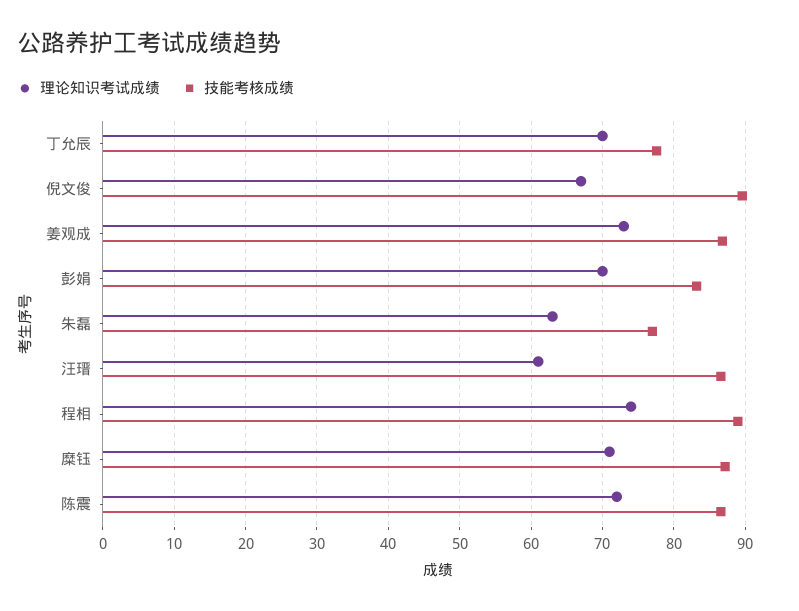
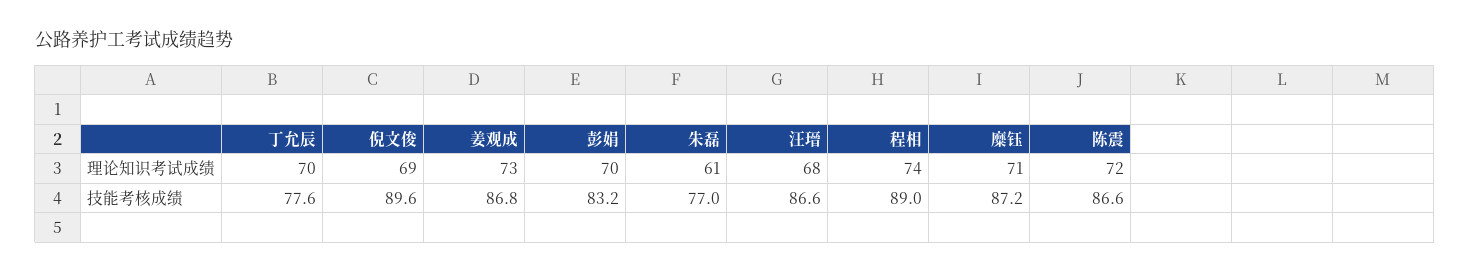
  {
    "理论知识考试成绩": {
      "丁允辰": 70,
-     "倪文俊": 67,
+     "倪文俊": 69,
      "姜观成": 73,
      "彭娟": 70,
-     "朱磊": 63,
+     "朱磊": 61,
-     "汪瑨": 61,
+     "汪瑨": 68,
      "程相": 74,
      "糜钰": 71,
      "陈震": 72
    },
    "技能考核成绩": {
      "丁允辰": 77.6,
      "倪文俊": 89.6,
      "姜观成": 86.8,
      "彭娟": 83.2,
      "朱磊": 77,
      "汪瑨": 86.6,
      "程相": 89,
      "糜钰": 87.2,
      "陈震": 86.6
    }
  }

——————

- **Work request**: Pictures do not belong in the copy; repeat the rest of the listing exactly.

- **Exercise response**:
  {
    "理论知识考试成绩": {
      "丁允辰": 70,
-     "倪文俊": 67,
+     "倪文俊": 69,
      "姜观成": 73,
      "彭娟": 70,
-     "朱磊": 63,
+     "朱磊": 61,
-     "汪瑨": 61,
+     "汪瑨": 68,
      "程相": 74,
      "糜钰": 71,
      "陈震": 72
    },
    "技能考核成绩": {
      "丁允辰": 77.6,
      "倪文俊": 89.6,
      "姜观成": 86.8,
      "彭娟": 83.2,
      "朱磊": 77,
      "汪瑨": 86.6,
      "程相": 89,
      "糜钰": 87.2,
      "陈震": 86.6
    }
  }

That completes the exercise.